L’article L. 1235-3-1 du code du travail prévoit que dans l’hypothèse où le licenciement est nul, lorsque le salarié ne demande pas la poursuite de l’exécution de son contrat de travail ou que sa réintégration est impossible, le juge lui octroie une indemnité, à la charge de l’employeur, qui ne peut être inférieure aux salaires des six derniers mois.

Mme [F] avait 17 ans et 8 mois d’ancienneté. Elle a perçu une indemnité de retour à l’emploi de 1.143 euros pour la dernière fois en février 2020. Elle indique avoir suivi une formation de reconversion professionnelle sans en justifier ni ne produit d’élément sur sa situation à ce jour.

Compte tenu notamment de l’effectif de l’entreprise, des circonstances de la rupture, du montant de la rémunération versée à Mme [F], de son âge au moment de la rupture du contrat (43 ans), de son ancienneté, et des conséquences du licenciement à son égard, tels qu’ils résultent des pièces et des explications fournies, il lui sera alloué la somme de 30.000 euros en réparation du préjudice subi à la suite de son licenciement nul.

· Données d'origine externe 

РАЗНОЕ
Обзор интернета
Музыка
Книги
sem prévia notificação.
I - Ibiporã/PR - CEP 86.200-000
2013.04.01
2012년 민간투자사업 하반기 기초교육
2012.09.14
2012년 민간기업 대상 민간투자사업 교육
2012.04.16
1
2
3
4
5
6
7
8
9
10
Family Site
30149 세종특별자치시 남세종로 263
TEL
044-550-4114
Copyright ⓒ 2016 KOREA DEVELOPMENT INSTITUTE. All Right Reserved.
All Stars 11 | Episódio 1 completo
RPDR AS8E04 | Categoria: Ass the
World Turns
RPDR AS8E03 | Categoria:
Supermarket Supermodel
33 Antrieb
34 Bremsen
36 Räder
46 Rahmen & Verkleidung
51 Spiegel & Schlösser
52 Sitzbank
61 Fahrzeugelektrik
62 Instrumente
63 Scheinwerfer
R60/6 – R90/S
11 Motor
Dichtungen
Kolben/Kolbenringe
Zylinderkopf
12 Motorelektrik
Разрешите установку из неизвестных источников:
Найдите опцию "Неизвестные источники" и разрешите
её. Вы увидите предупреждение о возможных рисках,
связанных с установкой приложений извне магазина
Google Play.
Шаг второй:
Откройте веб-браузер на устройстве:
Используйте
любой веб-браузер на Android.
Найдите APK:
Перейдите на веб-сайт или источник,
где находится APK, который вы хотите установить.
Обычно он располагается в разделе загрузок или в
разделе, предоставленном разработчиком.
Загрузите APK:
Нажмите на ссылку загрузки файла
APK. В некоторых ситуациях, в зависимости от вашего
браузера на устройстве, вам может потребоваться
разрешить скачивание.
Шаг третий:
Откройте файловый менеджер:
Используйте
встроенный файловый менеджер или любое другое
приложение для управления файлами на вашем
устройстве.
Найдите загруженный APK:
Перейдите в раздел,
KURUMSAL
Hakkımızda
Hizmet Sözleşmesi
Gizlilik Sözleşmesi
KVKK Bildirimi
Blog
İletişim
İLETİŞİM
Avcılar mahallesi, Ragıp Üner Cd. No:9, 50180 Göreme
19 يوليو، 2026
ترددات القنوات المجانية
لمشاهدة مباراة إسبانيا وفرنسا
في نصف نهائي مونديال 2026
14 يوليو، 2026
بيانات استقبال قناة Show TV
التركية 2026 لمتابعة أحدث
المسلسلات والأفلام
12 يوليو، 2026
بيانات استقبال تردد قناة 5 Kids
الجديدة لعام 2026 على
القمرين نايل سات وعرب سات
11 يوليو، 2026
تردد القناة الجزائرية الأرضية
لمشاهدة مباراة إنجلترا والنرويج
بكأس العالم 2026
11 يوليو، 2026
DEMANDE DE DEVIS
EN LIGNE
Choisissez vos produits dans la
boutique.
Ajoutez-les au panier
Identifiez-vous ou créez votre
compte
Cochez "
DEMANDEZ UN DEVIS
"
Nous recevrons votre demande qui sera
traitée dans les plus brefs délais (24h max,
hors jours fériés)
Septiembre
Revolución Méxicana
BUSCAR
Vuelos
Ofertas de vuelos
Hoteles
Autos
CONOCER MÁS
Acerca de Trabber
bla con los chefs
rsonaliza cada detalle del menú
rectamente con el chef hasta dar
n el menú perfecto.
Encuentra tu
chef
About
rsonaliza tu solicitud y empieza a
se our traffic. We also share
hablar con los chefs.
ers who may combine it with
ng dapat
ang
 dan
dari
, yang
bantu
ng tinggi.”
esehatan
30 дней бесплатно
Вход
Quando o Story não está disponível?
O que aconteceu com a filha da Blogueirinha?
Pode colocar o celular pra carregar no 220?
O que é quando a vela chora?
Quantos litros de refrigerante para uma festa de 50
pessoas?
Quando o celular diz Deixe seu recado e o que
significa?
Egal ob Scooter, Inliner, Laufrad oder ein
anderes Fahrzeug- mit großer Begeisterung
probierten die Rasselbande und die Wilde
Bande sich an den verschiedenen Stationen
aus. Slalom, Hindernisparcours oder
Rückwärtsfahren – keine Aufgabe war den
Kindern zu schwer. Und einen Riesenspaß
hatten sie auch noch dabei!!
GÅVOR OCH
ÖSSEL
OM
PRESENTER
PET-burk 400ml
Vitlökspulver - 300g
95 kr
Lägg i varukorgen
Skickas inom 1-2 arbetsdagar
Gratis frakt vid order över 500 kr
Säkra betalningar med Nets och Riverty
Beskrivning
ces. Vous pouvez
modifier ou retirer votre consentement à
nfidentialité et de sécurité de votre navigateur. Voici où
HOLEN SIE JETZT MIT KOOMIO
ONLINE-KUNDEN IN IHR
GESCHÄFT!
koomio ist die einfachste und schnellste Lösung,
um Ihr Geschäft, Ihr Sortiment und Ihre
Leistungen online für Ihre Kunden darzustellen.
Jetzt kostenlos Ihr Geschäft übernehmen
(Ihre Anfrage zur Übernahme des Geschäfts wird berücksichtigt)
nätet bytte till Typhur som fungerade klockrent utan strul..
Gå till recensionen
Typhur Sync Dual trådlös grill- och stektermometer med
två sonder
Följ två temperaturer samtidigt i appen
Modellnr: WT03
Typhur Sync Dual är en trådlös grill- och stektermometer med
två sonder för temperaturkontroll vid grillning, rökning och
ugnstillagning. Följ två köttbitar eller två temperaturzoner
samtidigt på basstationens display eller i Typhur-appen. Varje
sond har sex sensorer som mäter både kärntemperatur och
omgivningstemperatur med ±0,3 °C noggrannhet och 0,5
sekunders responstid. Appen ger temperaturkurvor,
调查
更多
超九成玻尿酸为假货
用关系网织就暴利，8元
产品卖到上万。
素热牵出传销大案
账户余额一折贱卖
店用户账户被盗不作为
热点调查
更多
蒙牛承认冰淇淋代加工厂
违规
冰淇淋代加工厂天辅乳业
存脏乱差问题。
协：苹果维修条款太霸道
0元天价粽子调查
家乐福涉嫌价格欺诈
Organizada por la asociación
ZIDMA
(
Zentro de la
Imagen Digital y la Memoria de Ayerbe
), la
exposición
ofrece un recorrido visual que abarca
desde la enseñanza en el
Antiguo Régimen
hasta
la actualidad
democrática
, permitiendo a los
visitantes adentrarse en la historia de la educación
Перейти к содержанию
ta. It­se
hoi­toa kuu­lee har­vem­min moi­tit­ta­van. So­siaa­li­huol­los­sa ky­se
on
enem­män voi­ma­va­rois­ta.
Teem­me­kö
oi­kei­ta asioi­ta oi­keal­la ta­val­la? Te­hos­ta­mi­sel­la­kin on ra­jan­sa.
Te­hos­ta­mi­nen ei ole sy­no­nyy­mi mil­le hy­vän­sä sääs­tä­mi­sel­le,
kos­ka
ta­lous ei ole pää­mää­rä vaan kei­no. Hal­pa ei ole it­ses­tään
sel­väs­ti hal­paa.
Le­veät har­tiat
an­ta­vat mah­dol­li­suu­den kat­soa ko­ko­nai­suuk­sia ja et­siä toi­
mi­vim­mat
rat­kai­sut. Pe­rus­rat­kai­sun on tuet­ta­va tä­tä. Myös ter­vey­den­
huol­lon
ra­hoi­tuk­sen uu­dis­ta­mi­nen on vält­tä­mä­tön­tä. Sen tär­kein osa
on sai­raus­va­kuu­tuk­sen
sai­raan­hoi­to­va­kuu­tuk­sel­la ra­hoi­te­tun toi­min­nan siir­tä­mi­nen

Sur les dépens et les frais irrépétibles

La société intimée, partie perdante à l’instance, sera condamnée aux dépens ainsi qu’au paiement à Mme [F] de la somme complémentaire de 2.500 euros au titre des frais irrépétibles exposés en cause d’appel.

PAR CES MOTIFS,

La cour,

Infirme le jugement déféré sauf en ce qu’il a condamné la SARL E-Node au versement à Mme [F] des sommes de 4.280 euros au titre de l’indemnité compensatrice de préavis outre la somme de 428 euros au titre des congés payés y afférents, de 10.940 euros au titre de l’indemnité de licenciement et de 1.000 euros sur le fondement de l’article 700 du code de procédure civile,

Statuant à nouveau,

Requalifie le contrat à temps partiel de Mme [F] en contrat à temps plein à compter du 1er janvier 2016,

Dit que Mme [F] a été victime de harcèlement moral,

Dit que le licenciement de Mme [F] est nul,

Condamne la SARL E-Node à verser à Mme [F] les sommes suivantes :

– 12.610 euros bruts au titre des heures complémentaires effectuées du 1er janvier 2016 au 22 mai 2018 outre 1.261 euros bruts pour les congés payés afférents,

– 3.000 euros à titre de dommages et intérêts en réparation du préjudice subi pour harcèlement moral,

– 30.000 euros à titre de dommages et intérêts pour licenciement nul,

– 2.500 euros au titre des frais irrépétibles engagés en cause d’appel,

Déboute les parties du surplus de leurs prétentions,

Condamne la SARL E-Node aux dépens.

Signé par Sylvie Hylaire, présidente et par A.-Marie Lacour-Rivière, greffier, auquel la minute de la décision a été remise par le magistrat signataire.